Asking around, supposedly it is possible with the standard frameworks to train on images with incomplete annotations, by writing a custom loss (error) function - by weighting the terms by 1 or 0 based on the presence or absence of the annotation.
https://towardsdatascience.com/custom-loss-function-in-tensorflow-2-0-d8fa35405e4e
this article seems to discuss doing something similar https://www.dlology.com/blog/how-to-multi-task-learning-with-missing-labels-in-keras/
That could be adjusted for a single label if you knew "all" was indeed annoted for a specific label (e.g. extend "is_annotated" to a 3d array, per pixel,per label; safely set to '1' for all pixels of the same label). There might be more variations on how this could be applied.

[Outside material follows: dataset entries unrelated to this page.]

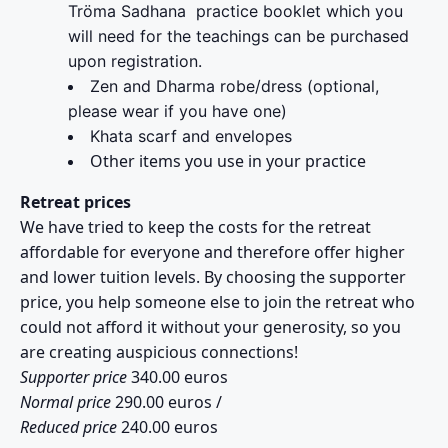
Tröma Sadhana practice booklet which you
will need for the teachings can be purchased
upon registration.
Zen and Dharma robe/dress (optional,
please wear if you have one)
Khata scarf and envelopes
Other items you use in your practice
Retreat prices
We have tried to keep the costs for the retreat
affordable for everyone and therefore offer higher
and lower tuition levels. By choosing the supporter
price, you help someone else to join the retreat who
could not afford it without your generosity, so you
are creating auspicious connections!
Supporter price
340.00 euros
Normal price
290.00 euros /
Reduced price
240.00 euros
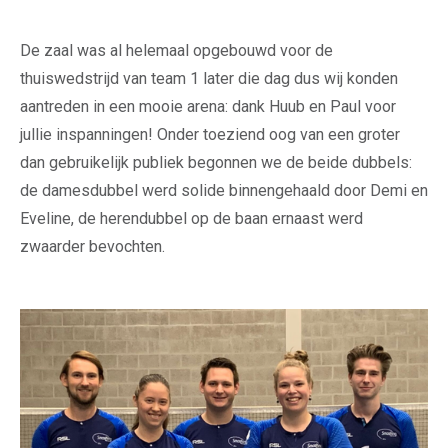
De zaal was al helemaal opgebouwd voor de
thuiswedstrijd van team 1 later die dag dus wij konden
aantreden in een mooie arena: dank Huub en Paul voor
jullie inspanningen! Onder toeziend oog van een groter
dan gebruikelijk publiek begonnen we de beide dubbels:
de damesdubbel werd solide binnengehaald door Demi en
Eveline, de herendubbel op de baan ernaast werd
zwaarder bevochten.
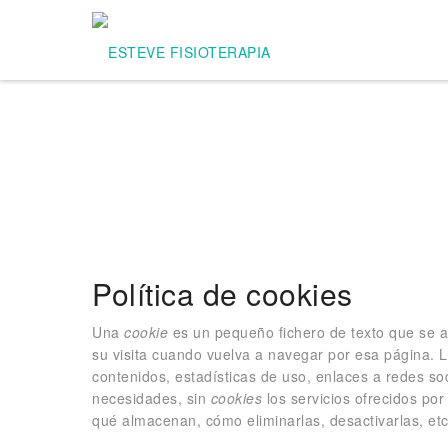
Política de cookies
Una
cookie
es un pequeño fichero de texto que se a
su visita cuando vuelva a navegar por esa página. 
contenidos, estadísticas de uso, enlaces a redes soc
necesidades, sin
cookies
los servicios ofrecidos po
qué almacenan, cómo eliminarlas, desactivarlas, et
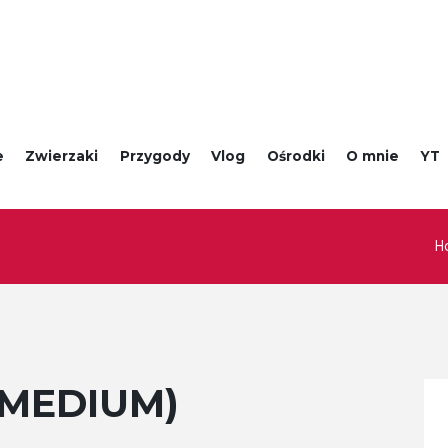
e
Zwierzaki
Przygody
Vlog
Ośrodki
O mnie
YT
H
(MEDIUM)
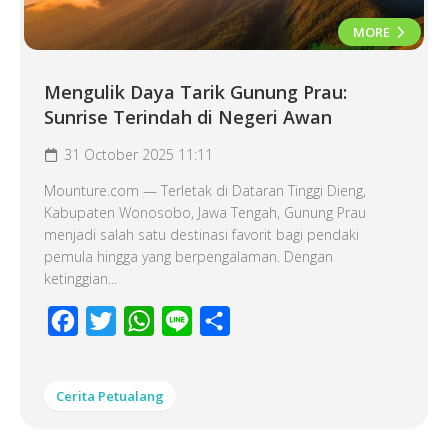
MORE
Mengulik Daya Tarik Gunung Prau:
Sunrise Terindah di Negeri Awan
31 October 2025 11:11
Mounture.com — Terletak di Dataran Tinggi Dieng,
Kabupaten Wonosobo, Jawa Tengah, Gunung Prau
menjadi salah satu destinasi favorit bagi pendaki
pemula hingga yang berpengalaman. Dengan
ketinggian...
Facebook
Twitter
WhatsApp
Line
Share
Cerita Petualang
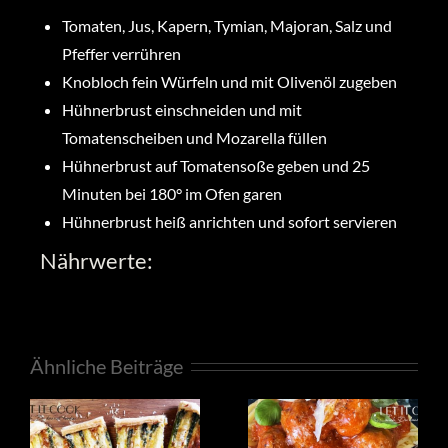
Tomaten, Jus, Kapern, Tymian, Majoran, Salz und
Pfeffer verrühren
Knobloch fein Würfeln und mit Olivenöl zugeben
Hühnerbrust einschneiden und mit
Tomatenscheiben und Mozarella füllen
Hühnerbrust auf Tomatensoße geben und 25
Minuten bei 180° im Ofen garen
Hühnerbrust heiß anrichten und sofort servieren
Nährwerte:
Ähnliche Beiträge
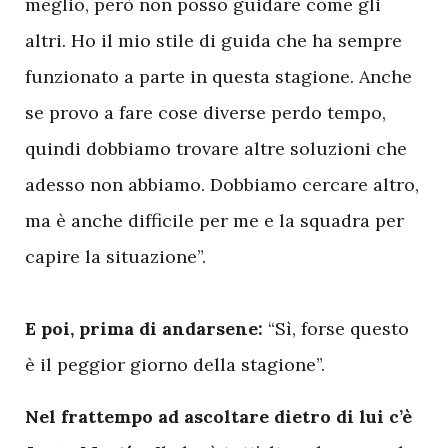
meglio, però non posso guidare come gli
altri. Ho il mio stile di guida che ha sempre
funzionato a parte in questa stagione. Anche
se provo a fare cose diverse perdo tempo,
quindi dobbiamo trovare altre soluzioni che
adesso non abbiamo. Dobbiamo cercare altro,
ma è anche difficile per me e la squadra per
capire la situazione”.
E poi, prima di andarsene:
“Sì, forse questo
è il peggior giorno della stagione”.
N
el frattempo ad ascoltare dietro di lui c’è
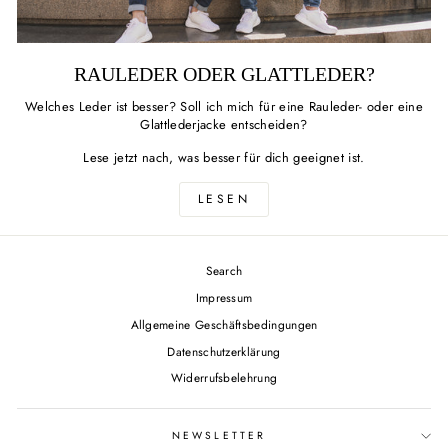
RAULEDER ODER GLATTLEDER?
Welches Leder ist besser? Soll ich mich für eine Rauleder- oder eine
Glattlederjacke entscheiden?
Lese jetzt nach, was besser für dich geeignet ist.
LESEN
Search
Impressum
Allgemeine Geschäftsbedingungen
Datenschutzerklärung
Widerrufsbelehrung
NEWSLETTER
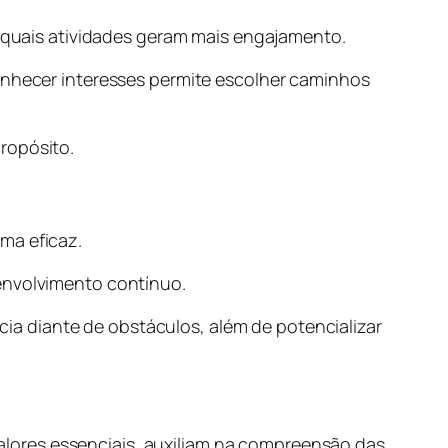
 e quais atividades geram mais engajamento.
conhecer interesses permite escolher caminhos
ropósito.
ma eficaz.
senvolvimento contínuo.
ncia diante de obstáculos, além de potencializar
 valores essenciais, auxiliam na compreensão das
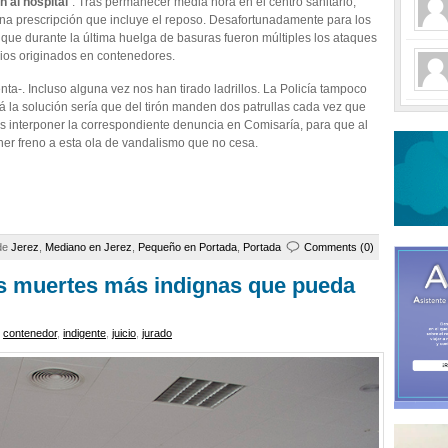
 al hospital
“. Tras permanecer media hora en el centro sanitario,
una prescripción que incluye el reposo. Desafortunadamente para los
 que durante la última huelga de basuras fueron múltiples los ataques
dios originados en contenedores.
a-. Incluso alguna vez nos han tirado ladrillos. La Policía tampoco
zá la solución sería que del tirón manden dos patrullas cada vez que
s interponer la correspondiente denuncia en Comisaría, para que al
ner freno a esta ola de vandalismo que no cesa.
 de
Jerez
,
Mediano en Jerez
,
Pequeño en Portada
,
Portada
Comments (0)
las muertes más indignas que pueda
,
contenedor
,
indigente
,
juicio
,
jurado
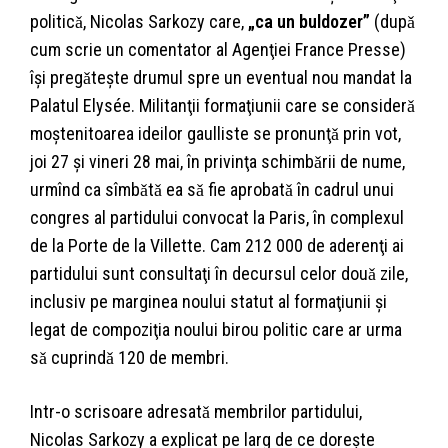
politicǎ, Nicolas Sarkozy care,
„ca un buldozer”
(dupǎ
cum scrie un comentator al Agenţiei France Presse)
îşi pregǎteşte drumul spre un eventual nou mandat la
Palatul Elysée. Militanţii formaţiunii care se considerǎ
moştenitoarea ideilor gaulliste se pronunţǎ prin vot,
joi 27 şi vineri 28 mai, în privinţa schimbǎrii de nume,
urmînd ca sîmbǎtǎ ea sǎ fie aprobatǎ în cadrul unui
congres al partidului convocat la Paris, în complexul
de la Porte de la Villette. Cam 212 000 de aderenţi ai
partidului sunt consultaţi în decursul celor douǎ zile,
inclusiv pe marginea noului statut al formaţiunii şi
legat de compoziţia noului birou politic care ar urma
sǎ cuprindǎ 120 de membri.
Intr-o scrisoare adresatǎ membrilor partidului,
Nicolas Sarkozy a explicat pe larg de ce doreşte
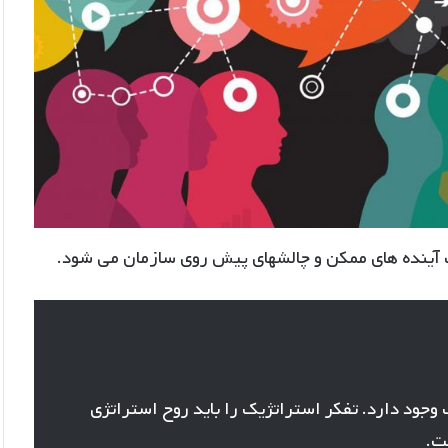
آینده های ممکن و چالشهای پیش روی سازمان می شود.
وجود دارد. تفکر استراتژیک را باید روح استراتژی
ت.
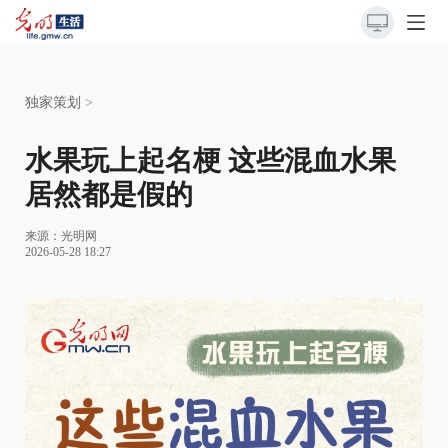
独家策划
>
水果玩上起名梗 这些混血水果
居然都是假的
来源：
光明网
2026-05-28 18:27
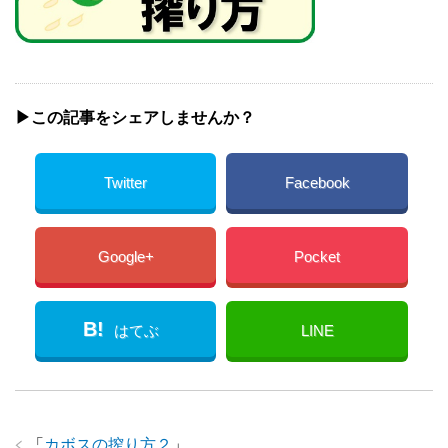
▶︎この記事をシェアしませんか？
Twitter
Facebook
Google+
Pocket
B!
はてぶ
LINE
「
カボスの搾り方２
」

Not sure if you're aware of this kind of technique already? and I'm trying to find other references. It's not something I've tried myself. It seems like such a common usecase that I imagined the frameworks might have some dedicated support out of the box.
So we should be able to take partially annotated pixel data and apply this technique?
I think the original intention behind "annotate all" is that you get a complete annotation for the whole image, so you get a training value of 1 or 0 per pixel for the specific label.
with this custom loss weighting idea, hopefully we can use all other annotations as a 0 for a specific label, in cases where you have not yet verified that all are annotated.
For multi-label training this beccomes more useful IMO. I was just thinking about this w.r.t the number of part annotations for a person. up to 40 of which say 10 may be done, but it will also apply to street scenes and so on. so you might have 10 labels of interest, and you can find images with a few of those annotated. with this technique hopefully all the images and annotations are useful.